▶ **Instructions for the task**
Copy all of the material exactly. Pictures are not to appear in the copy.

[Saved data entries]
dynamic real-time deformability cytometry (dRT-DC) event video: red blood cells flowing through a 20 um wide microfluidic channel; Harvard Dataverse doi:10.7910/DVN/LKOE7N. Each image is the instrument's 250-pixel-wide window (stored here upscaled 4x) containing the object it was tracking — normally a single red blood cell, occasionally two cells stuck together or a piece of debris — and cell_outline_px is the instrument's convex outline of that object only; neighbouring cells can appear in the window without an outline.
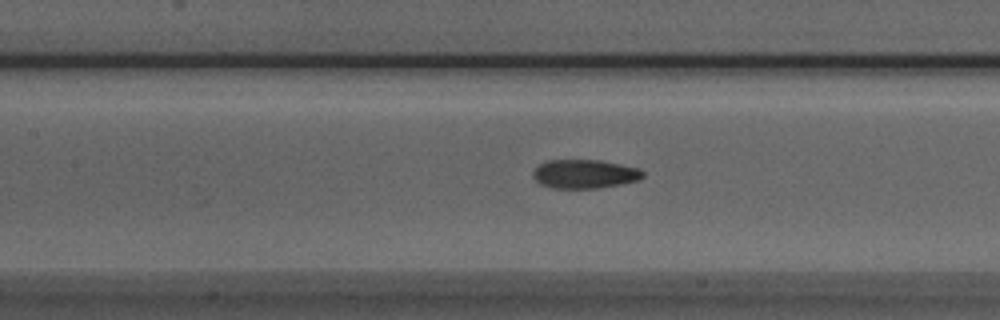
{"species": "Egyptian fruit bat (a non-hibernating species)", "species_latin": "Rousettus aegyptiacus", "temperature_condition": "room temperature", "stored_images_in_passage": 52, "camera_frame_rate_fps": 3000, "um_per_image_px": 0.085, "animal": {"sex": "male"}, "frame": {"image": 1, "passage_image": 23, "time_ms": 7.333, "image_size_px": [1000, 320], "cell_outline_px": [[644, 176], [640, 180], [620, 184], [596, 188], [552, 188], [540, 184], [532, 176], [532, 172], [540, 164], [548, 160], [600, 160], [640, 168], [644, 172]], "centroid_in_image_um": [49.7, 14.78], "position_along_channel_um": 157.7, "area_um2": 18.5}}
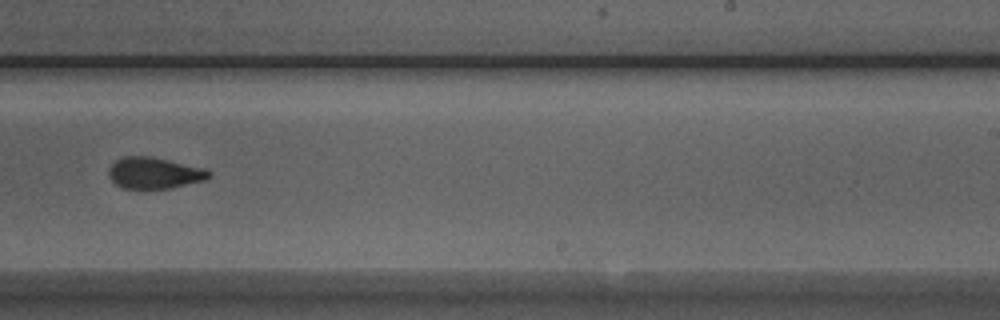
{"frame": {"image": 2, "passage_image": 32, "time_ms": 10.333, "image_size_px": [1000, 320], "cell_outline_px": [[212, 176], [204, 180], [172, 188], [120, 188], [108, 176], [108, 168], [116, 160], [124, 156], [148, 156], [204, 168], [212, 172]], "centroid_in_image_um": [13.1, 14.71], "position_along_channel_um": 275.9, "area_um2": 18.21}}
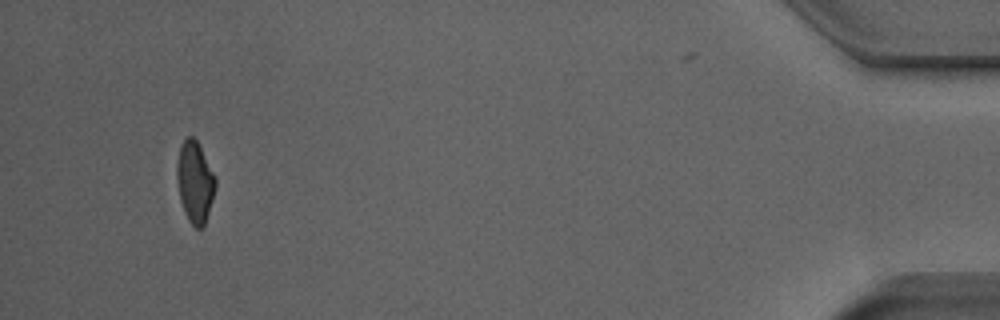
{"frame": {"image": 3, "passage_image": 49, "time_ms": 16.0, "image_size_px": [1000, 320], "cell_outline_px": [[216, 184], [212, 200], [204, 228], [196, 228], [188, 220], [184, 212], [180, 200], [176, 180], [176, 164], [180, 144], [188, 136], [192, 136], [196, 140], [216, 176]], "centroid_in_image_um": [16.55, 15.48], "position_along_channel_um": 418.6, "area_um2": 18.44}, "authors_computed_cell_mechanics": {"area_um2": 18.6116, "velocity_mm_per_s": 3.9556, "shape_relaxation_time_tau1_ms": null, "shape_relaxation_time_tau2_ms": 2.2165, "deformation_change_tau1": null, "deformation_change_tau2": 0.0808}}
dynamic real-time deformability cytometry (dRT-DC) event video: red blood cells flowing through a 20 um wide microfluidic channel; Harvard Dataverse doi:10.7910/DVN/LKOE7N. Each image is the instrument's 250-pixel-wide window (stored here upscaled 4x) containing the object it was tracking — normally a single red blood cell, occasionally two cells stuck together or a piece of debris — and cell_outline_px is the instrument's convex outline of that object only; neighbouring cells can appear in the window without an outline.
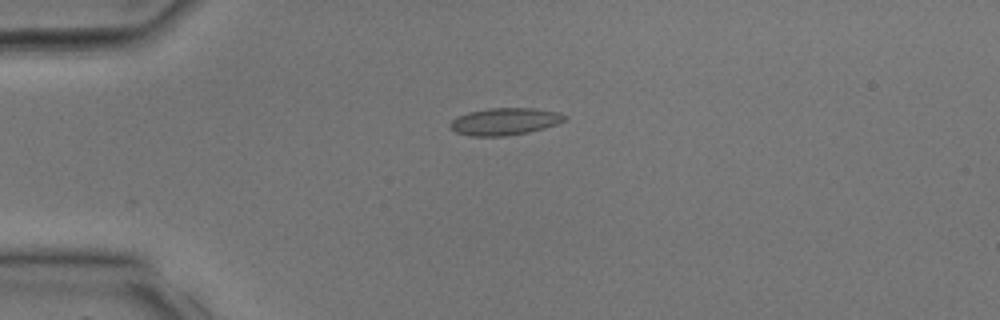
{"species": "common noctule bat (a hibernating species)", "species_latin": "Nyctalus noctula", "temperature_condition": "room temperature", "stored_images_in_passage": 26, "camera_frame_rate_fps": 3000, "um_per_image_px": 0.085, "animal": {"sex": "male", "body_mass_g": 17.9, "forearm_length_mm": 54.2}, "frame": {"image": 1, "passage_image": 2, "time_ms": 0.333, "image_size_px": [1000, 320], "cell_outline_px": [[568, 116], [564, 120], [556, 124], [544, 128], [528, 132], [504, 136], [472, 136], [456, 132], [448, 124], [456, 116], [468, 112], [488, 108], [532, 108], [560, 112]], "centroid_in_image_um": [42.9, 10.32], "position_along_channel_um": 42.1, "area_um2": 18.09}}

▶ **Answer to the problem**
dynamic real-time deformability cytometry (dRT-DC) event video: red blood cells flowing through a 20 um wide microfluidic channel; Harvard Dataverse doi:10.7910/DVN/LKOE7N. Each image is the instrument's 250-pixel-wide window (stored here upscaled 4x) containing the object it was tracking — normally a single red blood cell, occasionally two cells stuck together or a piece of debris — and cell_outline_px is the instrument's convex outline of that object only; neighbouring cells can appear in the window without an outline.
{"species": "Egyptian fruit bat (a non-hibernating species)", "species_latin": "Rousettus aegyptiacus", "temperature_condition": "room temperature", "stored_images_in_passage": 52, "camera_frame_rate_fps": 3000, "um_per_image_px": 0.085, "animal": {"sex": "male"}, "frame": {"image": 1, "passage_image": 23, "time_ms": 7.333, "image_size_px": [1000, 320], "cell_outline_px": [[644, 176], [640, 180], [620, 184], [596, 188], [552, 188], [540, 184], [532, 176], [532, 172], [540, 164], [548, 160], [600, 160], [640, 168], [644, 172]], "centroid_in_image_um": [49.7, 14.78], "position_along_channel_um": 157.7, "area_um2": 18.5}}
{"frame": {"image": 2, "passage_image": 32, "time_ms": 10.333, "image_size_px": [1000, 320], "cell_outline_px": [[212, 176], [204, 180], [172, 188], [120, 188], [108, 176], [108, 168], [116, 160], [124, 156], [148, 156], [204, 168], [212, 172]], "centroid_in_image_um": [13.1, 14.71], "position_along_channel_um": 275.9, "area_um2": 18.21}}
{"frame": {"image": 3, "passage_image": 49, "time_ms": 16.0, "image_size_px": [1000, 320], "cell_outline_px": [[216, 184], [212, 200], [204, 228], [196, 228], [188, 220], [184, 212], [180, 200], [176, 180], [176, 164], [180, 144], [188, 136], [192, 136], [196, 140], [216, 176]], "centroid_in_image_um": [16.55, 15.48], "position_along_channel_um": 418.6, "area_um2": 18.44}, "authors_computed_cell_mechanics": {"area_um2": 18.6116, "velocity_mm_per_s": 3.9556, "shape_relaxation_time_tau1_ms": null, "shape_relaxation_time_tau2_ms": 2.2165, "deformation_change_tau1": null, "deformation_change_tau2": 0.0808}}
dynamic real-time deformability cytometry (dRT-DC) event video: red blood cells flowing through a 20 um wide microfluidic channel; Harvard Dataverse doi:10.7910/DVN/LKOE7N. Each image is the instrument's 250-pixel-wide window (stored here upscaled 4x) containing the object it was tracking — normally a single red blood cell, occasionally two cells stuck together or a piece of debris — and cell_outline_px is the instrument's convex outline of that object only; neighbouring cells can appear in the window without an outline.
{"species": "common noctule bat (a hibernating species)", "species_latin": "Nyctalus noctula", "temperature_condition": "room temperature", "stored_images_in_passage": 26, "camera_frame_rate_fps": 3000, "um_per_image_px": 0.085, "animal": {"sex": "male", "body_mass_g": 17.9, "forearm_length_mm": 54.2}, "frame": {"image": 1, "passage_image": 2, "time_ms": 0.333, "image_size_px": [1000, 320], "cell_outline_px": [[568, 116], [564, 120], [556, 124], [544, 128], [528, 132], [504, 136], [472, 136], [456, 132], [448, 124], [456, 116], [468, 112], [488, 108], [532, 108], [560, 112]], "centroid_in_image_um": [42.9, 10.32], "position_along_channel_um": 42.1, "area_um2": 18.09}}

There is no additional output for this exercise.